The general trend, yes.
But then again, my computer is now many years old (some components more than others) and I'm pretty sure I could play every release from this year on the highest graphic setting (or at least on "high") without performance issues.
What I'm trying to say is not "my PC is so great" but you you don't actually need a current-Gen, high end PC to play even recent triple-A titles. Eventually it'll get too old, but that is a very long time: probably close to a decade or something, if you individually upgrade some things occasionally.
You are absolutely incorrect. I have a really powerful modern computer, and I can't do this. Well, I can, just with low framerate or significant upscaling (the latter I would call not the highest settings anyway). I can run them on higher settings usually, but not maxed. Hell, some of the worse performance ones I need to turn down to get a framerate I find acceptable (at least 60 for most games, usually 100+).

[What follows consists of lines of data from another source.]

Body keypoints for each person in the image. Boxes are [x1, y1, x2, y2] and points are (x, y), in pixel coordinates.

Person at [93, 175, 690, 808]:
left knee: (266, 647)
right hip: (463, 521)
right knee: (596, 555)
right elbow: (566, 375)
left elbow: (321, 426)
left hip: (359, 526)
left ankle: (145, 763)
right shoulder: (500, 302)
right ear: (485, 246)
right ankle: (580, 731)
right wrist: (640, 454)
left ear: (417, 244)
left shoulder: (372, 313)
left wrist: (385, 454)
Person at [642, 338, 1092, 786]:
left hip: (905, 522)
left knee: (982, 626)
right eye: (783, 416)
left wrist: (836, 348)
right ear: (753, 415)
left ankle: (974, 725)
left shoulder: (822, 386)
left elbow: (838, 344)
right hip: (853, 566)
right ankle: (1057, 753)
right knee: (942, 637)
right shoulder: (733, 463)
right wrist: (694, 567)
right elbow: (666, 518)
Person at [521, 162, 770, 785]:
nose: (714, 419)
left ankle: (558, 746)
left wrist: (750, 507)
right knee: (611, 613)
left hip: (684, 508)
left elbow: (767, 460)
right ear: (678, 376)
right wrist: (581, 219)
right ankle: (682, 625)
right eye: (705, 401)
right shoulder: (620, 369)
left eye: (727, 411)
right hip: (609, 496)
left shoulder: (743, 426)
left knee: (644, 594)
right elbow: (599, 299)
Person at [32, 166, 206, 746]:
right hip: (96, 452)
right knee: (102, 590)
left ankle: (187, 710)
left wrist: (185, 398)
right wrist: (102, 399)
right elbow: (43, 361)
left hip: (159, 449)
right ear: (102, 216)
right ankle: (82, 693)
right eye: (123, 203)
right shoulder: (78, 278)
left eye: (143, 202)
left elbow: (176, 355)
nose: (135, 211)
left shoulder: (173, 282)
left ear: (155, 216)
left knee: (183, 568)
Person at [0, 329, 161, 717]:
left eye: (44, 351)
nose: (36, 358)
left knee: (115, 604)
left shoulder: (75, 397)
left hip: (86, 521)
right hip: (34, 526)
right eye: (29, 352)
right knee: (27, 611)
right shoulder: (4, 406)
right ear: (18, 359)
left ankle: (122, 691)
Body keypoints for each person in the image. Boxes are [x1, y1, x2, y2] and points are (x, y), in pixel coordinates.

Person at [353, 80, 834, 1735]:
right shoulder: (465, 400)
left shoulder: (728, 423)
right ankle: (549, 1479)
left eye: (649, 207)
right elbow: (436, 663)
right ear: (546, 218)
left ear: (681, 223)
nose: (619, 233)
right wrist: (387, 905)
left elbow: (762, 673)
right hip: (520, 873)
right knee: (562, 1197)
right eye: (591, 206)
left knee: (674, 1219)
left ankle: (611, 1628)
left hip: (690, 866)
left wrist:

I mostly don't care to play AAA titles anyway though. Not only are they performance hogs usually, I just don't find them interesting. I'd almost always rather play an indie game that wants to experiment.
First you state I'm "absolutely incorrect" then you repeat and confirm what I said:
This seems awfully close to the "at least on high" in my comment, so what is the problem with my statement?
I also purposely kept it relative and vague, because personal preferences differ wildly on what is meant by "I can run xxx", which you've basically doubled down on. I specifically do NOT expect 100fps in a triple-A on maxed out settings with ray tracing, and I thought that much was clear. But I can get to 100fps, with somewhat reduced settings, if that's a game where I'd need that. To be specific this time: my general target is usually around 60fps for more visual titles, but it can dip a bit below in busy/dense/hectic areas. It also shouldn't leave the 50s for significant amounts of time though.
That all being said, I also only rarely actually play AAA games. But I do play some indie games that are more on the demanding side, but then there's most games I play that should run in a toaster... Which is another reason I never upgraded. It's all still good enough.